Backward neural network (BNN) based multilevel control for enhancing the quality of an islanded RES DC microgrid under variable communication network
Hira Anum,
Muntazim Abbas Hashmi,
Muhammad Umair Shahid,
Hafiz Mudassir Munir,
Muhammad Irfan,
A.S. Veerendra,
Mohammad Kanan,
Aymen Flah
Affiliations
Hira Anum
Institute of Mathematics, Khwaja Fareed University of Engineering & Information Technology (KFUEIT), Rahim Yar Khan, Pakistan; Corresponding author.
Muntazim Abbas Hashmi
Institute of Mathematics, Khwaja Fareed University of Engineering & Information Technology (KFUEIT), Rahim Yar Khan, Pakistan
Muhammad Umair Shahid
Department of Electrical and Bio-medical Engineering, Khwaja Fareed University of Engineering & Information Technology (KFUEIT), Rahim Yar Khan, Pakistan
Hafiz Mudassir Munir
Department of Electrical Engineering, Sukkur IBA University, Sukkur, 65200, Pakistan; Corresponding author.
Muhammad Irfan
Department of Electrical and Bio-medical Engineering, Khwaja Fareed University of Engineering & Information Technology (KFUEIT), Rahim Yar Khan, Pakistan
A.S. Veerendra
Department of Electrical and Electronics Engineering, Manipal Institute of Technology, Manipal Academy of Higher Education, Manipal, 576104, India; Corresponding author.
Mohammad Kanan
Department of Industrial Engineering, College of Engineering, University of Business and Technology, Jeddah, 21448, Saudi Arabia
Aymen Flah
Energy Processes Environment and Electrical Systems Unit, National Engineering School of Gabes, University of Gabes, Gabès, 6029, Tunis, Tunisia; MEU Research Unit, Middle East University, Amman, 11831, Jordan; Private Higher School of Applied Sciences and Technology of Gabes, University of Gabes, Gabès, 6029, Tunisia; ENET Centre, VSB—Technical University of Ostrava, 708 00, Ostrava, Czech Republic; Applied Science Research Center, Applied Science Private University, Amman, 11931, Jordan
Microgrids (MGs) and energy communities have been widely implemented, leading to the participation of multiple stakeholders in distribution networks.

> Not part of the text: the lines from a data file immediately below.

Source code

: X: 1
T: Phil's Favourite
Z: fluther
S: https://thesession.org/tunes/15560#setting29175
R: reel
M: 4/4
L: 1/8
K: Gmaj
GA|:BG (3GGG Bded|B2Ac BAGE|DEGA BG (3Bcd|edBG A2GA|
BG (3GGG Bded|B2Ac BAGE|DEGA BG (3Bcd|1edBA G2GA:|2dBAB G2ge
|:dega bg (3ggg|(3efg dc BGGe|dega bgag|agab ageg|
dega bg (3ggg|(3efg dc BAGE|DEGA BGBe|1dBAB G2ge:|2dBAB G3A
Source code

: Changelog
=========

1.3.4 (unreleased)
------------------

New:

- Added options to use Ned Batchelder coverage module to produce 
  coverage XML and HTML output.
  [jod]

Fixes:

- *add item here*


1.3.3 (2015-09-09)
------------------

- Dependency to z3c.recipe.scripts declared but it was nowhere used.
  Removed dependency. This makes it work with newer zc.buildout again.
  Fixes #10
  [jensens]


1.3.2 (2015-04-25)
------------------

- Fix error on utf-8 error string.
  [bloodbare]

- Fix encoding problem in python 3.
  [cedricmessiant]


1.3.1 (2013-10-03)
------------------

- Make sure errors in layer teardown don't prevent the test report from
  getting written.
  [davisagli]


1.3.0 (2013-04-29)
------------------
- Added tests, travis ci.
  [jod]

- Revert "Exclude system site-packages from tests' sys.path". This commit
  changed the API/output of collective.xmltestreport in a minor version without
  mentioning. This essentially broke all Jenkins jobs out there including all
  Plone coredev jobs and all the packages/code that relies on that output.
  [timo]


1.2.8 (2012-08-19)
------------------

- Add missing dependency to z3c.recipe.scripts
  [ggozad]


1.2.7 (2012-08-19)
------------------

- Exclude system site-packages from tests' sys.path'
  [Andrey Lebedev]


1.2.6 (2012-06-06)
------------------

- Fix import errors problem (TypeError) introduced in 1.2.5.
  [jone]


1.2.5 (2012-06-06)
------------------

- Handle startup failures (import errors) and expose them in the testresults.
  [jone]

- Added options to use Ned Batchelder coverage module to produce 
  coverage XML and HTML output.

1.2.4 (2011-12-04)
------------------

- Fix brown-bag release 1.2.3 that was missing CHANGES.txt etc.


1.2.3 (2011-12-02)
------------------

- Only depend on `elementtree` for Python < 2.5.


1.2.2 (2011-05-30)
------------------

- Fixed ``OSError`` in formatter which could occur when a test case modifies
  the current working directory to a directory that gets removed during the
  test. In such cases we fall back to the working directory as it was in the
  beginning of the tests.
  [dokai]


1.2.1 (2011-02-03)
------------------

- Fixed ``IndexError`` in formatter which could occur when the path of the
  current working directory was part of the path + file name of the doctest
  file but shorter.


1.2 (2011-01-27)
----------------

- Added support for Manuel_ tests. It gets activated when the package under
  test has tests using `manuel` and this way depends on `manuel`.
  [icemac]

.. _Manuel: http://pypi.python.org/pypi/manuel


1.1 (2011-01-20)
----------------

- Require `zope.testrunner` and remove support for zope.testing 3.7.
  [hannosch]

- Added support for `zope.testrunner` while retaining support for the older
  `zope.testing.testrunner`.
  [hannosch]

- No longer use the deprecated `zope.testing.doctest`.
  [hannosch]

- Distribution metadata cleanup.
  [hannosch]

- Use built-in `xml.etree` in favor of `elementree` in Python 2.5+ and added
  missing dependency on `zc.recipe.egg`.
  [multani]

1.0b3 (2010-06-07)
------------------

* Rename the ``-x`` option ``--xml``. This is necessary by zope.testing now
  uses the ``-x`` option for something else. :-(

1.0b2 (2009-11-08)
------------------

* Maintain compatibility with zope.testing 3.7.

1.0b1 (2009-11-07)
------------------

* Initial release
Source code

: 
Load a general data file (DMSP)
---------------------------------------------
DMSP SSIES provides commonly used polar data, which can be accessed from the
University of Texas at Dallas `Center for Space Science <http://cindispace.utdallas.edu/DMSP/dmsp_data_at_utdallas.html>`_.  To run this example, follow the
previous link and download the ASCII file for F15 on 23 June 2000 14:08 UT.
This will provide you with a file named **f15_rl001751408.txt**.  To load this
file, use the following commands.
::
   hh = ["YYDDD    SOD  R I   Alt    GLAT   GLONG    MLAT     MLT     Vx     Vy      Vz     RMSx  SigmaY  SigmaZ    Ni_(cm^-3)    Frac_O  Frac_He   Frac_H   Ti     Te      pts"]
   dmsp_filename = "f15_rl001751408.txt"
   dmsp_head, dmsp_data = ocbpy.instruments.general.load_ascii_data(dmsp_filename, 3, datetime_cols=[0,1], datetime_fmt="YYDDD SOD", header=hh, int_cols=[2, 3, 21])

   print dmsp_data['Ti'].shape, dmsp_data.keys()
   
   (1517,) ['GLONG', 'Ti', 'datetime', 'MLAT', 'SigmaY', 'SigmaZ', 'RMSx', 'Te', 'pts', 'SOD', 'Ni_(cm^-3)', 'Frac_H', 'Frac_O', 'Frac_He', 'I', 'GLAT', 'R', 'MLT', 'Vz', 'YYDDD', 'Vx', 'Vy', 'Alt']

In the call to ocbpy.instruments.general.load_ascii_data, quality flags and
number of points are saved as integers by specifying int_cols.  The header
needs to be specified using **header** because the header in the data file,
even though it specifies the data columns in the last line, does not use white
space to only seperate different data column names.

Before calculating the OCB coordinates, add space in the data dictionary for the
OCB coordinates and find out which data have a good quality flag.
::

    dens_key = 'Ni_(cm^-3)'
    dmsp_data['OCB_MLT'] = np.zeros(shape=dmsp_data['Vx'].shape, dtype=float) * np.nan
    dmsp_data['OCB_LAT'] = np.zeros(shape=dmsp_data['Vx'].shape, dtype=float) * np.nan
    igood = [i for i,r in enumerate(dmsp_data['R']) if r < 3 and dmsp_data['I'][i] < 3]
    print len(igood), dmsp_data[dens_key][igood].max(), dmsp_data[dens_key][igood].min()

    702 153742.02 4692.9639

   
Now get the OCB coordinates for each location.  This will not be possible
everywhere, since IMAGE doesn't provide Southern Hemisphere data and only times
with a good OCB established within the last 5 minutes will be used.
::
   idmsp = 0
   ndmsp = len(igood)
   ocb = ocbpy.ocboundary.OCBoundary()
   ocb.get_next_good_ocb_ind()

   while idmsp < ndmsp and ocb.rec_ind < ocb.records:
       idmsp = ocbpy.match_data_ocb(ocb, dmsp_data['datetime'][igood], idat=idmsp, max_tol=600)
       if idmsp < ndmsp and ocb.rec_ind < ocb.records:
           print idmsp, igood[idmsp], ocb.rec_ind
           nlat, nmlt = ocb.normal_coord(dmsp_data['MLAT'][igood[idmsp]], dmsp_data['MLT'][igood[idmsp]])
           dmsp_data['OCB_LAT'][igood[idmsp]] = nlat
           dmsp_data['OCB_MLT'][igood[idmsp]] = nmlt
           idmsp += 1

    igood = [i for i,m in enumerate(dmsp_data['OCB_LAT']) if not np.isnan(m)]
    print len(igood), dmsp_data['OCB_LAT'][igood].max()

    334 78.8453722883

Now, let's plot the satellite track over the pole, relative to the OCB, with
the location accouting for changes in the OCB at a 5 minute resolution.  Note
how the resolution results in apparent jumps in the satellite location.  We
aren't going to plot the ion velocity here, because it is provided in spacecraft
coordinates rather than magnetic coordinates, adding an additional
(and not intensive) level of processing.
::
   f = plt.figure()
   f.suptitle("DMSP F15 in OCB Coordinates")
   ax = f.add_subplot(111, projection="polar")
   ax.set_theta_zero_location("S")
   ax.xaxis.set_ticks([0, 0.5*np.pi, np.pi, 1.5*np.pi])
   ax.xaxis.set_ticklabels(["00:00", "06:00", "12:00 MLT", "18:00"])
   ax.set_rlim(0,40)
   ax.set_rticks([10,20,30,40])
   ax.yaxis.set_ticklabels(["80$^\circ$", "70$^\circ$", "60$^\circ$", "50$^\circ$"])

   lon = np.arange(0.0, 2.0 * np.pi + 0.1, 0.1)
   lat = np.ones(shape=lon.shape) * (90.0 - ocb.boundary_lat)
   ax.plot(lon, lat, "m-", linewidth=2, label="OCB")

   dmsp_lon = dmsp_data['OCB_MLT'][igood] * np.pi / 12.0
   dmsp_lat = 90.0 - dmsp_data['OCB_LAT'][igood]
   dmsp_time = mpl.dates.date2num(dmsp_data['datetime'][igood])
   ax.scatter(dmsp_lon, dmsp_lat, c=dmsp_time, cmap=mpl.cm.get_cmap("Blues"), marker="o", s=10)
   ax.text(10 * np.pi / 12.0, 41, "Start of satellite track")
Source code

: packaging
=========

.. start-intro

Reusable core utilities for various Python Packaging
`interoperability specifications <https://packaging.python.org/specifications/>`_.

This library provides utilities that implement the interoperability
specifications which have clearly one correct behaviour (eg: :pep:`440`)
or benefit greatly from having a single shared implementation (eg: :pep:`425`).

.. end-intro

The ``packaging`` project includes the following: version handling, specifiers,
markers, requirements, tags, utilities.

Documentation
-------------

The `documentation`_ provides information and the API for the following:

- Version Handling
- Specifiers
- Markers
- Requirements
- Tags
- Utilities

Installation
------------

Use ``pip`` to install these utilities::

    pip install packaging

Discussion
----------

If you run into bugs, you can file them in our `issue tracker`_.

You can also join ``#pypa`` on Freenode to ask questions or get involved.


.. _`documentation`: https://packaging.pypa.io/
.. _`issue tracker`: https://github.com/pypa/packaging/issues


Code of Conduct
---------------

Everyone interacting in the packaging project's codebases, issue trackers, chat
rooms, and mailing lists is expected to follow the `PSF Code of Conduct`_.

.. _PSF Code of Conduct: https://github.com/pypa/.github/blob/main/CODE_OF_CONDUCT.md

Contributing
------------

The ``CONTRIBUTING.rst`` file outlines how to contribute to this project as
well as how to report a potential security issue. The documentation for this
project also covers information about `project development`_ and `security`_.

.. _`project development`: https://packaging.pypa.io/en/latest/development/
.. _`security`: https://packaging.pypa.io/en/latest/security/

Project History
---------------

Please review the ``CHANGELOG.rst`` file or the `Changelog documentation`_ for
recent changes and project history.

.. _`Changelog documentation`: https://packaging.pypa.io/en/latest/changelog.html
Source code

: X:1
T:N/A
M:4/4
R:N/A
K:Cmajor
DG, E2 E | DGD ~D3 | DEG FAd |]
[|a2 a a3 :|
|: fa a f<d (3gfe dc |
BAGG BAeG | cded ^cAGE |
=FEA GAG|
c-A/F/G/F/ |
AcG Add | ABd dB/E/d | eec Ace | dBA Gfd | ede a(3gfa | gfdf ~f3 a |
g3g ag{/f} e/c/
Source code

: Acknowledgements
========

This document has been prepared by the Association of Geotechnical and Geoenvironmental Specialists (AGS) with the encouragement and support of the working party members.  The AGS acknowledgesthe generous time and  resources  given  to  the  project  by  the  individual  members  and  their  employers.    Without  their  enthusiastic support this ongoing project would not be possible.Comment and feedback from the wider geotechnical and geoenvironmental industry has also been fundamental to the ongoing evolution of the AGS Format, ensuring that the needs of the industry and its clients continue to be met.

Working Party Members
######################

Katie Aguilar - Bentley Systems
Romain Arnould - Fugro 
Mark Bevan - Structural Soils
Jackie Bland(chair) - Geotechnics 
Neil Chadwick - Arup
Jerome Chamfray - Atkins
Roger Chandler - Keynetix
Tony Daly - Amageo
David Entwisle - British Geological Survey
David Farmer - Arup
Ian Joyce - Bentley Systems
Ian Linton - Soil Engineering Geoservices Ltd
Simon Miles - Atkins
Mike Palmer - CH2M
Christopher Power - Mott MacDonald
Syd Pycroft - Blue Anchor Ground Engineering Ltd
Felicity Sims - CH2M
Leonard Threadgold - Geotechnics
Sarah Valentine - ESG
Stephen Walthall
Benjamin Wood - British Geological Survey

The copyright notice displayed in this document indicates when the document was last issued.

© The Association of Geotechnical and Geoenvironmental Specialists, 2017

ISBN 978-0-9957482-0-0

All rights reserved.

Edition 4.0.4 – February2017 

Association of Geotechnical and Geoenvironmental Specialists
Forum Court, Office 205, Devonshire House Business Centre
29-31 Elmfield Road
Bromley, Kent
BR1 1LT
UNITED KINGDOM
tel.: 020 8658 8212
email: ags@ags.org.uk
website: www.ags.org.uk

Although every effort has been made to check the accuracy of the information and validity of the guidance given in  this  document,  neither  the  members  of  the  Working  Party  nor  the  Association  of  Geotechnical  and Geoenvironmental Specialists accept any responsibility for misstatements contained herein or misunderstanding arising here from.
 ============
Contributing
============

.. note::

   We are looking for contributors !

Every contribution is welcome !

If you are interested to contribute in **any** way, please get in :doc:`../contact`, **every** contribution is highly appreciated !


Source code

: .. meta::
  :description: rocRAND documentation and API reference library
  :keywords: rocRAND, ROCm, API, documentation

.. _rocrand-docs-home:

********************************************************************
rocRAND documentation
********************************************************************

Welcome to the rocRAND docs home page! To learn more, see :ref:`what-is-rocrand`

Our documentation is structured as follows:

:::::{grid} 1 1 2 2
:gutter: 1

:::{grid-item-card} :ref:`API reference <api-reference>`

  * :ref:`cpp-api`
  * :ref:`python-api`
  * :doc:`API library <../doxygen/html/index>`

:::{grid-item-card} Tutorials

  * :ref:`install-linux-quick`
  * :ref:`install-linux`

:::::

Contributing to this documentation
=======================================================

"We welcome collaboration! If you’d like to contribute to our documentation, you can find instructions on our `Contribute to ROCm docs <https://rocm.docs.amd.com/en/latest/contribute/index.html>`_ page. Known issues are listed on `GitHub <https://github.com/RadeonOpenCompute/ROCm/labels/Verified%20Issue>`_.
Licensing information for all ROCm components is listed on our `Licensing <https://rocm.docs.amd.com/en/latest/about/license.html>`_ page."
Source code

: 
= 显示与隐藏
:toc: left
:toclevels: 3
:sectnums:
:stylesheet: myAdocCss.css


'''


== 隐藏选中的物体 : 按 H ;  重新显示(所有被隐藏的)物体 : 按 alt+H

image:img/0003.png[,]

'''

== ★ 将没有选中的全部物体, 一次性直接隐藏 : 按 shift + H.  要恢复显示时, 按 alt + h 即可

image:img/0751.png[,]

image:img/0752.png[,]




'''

Insufficient information infrastructure, particularly in rural distribution networks, is leading to a growing number of operational blind areas in distribution networks. An optimization challenge is addressed in multi-feeder microgrid systems to handle load sharing and voltage management by implementing a backward neural network (BNN) as a robust control approach. The control technique consists of a neural network that optimizes the control strategy to calculate the operating directions for each distributed generating point. Neural networks improve control during communication connectivity issues to ensure the computation of operational directions. Traditional control of DC microgrids is susceptible to communication link delays. The proposed BNN technique can be expanded to encompass the entire multi-feeder network for precise load distribution and voltage management. The BNN results are achieved through mathematical analysis of different load conditions and uncertain line characteristics in a radial network of a multi-feeder microgrid, demonstrating the effectiveness of the proposed approach. The proposed BNN technique is more effective than conventional control in accurately distributing the load and regulating the feeder voltage, especially during communication failure.